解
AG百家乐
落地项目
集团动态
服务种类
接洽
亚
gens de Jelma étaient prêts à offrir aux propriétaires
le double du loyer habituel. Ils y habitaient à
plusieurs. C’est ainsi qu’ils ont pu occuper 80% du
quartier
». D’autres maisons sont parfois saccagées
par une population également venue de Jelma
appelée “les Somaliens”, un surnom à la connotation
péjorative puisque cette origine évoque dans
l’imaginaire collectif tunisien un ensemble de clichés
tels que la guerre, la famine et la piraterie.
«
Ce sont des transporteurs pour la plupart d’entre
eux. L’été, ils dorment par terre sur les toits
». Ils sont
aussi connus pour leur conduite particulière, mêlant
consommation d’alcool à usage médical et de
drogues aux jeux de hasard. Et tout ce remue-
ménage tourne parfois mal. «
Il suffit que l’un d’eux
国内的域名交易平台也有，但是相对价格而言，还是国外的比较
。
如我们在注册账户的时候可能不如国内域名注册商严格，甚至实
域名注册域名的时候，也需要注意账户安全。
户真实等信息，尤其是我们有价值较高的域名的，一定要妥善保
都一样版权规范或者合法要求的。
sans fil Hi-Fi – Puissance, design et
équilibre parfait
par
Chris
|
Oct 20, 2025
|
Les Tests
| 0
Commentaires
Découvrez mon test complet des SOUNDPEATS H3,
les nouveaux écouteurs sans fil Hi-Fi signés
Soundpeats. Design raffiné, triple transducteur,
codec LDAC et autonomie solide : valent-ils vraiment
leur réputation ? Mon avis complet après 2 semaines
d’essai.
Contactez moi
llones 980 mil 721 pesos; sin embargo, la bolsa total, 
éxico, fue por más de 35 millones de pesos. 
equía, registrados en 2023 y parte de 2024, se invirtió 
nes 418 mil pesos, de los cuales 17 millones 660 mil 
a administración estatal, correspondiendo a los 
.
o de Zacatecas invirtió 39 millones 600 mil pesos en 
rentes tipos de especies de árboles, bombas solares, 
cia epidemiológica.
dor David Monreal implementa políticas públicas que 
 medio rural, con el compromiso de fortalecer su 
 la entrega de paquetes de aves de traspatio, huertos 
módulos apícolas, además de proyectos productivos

§ §

◆ **WHAT IS REQUIRED**
Would you give the data above again, exactly as written?

◆ **RESPONSE BELOW**
解
AG百家乐
落地项目
集团动态
服务种类
接洽
亚
gens de Jelma étaient prêts à offrir aux propriétaires
le double du loyer habituel. Ils y habitaient à
plusieurs. C’est ainsi qu’ils ont pu occuper 80% du
quartier
». D’autres maisons sont parfois saccagées
par une population également venue de Jelma
appelée “les Somaliens”, un surnom à la connotation
péjorative puisque cette origine évoque dans
l’imaginaire collectif tunisien un ensemble de clichés
tels que la guerre, la famine et la piraterie.
«
Ce sont des transporteurs pour la plupart d’entre
eux. L’été, ils dorment par terre sur les toits
». Ils sont
aussi connus pour leur conduite particulière, mêlant
consommation d’alcool à usage médical et de
drogues aux jeux de hasard. Et tout ce remue-
ménage tourne parfois mal. «
Il suffit que l’un d’eux
国内的域名交易平台也有，但是相对价格而言，还是国外的比较
。
如我们在注册账户的时候可能不如国内域名注册商严格，甚至实
域名注册域名的时候，也需要注意账户安全。
户真实等信息，尤其是我们有价值较高的域名的，一定要妥善保
都一样版权规范或者合法要求的。
sans fil Hi-Fi – Puissance, design et
équilibre parfait
par
Chris
|
Oct 20, 2025
|
Les Tests
| 0
Commentaires
Découvrez mon test complet des SOUNDPEATS H3,
les nouveaux écouteurs sans fil Hi-Fi signés
Soundpeats. Design raffiné, triple transducteur,
codec LDAC et autonomie solide : valent-ils vraiment
leur réputation ? Mon avis complet après 2 semaines
d’essai.
Contactez moi
llones 980 mil 721 pesos; sin embargo, la bolsa total, 
éxico, fue por más de 35 millones de pesos. 
equía, registrados en 2023 y parte de 2024, se invirtió 
nes 418 mil pesos, de los cuales 17 millones 660 mil 
a administración estatal, correspondiendo a los 
.
o de Zacatecas invirtió 39 millones 600 mil pesos en 
rentes tipos de especies de árboles, bombas solares, 
cia epidemiológica.
dor David Monreal implementa políticas públicas que 
 medio rural, con el compromiso de fortalecer su 
 la entrega de paquetes de aves de traspatio, huertos 
módulos apícolas, además de proyectos productivos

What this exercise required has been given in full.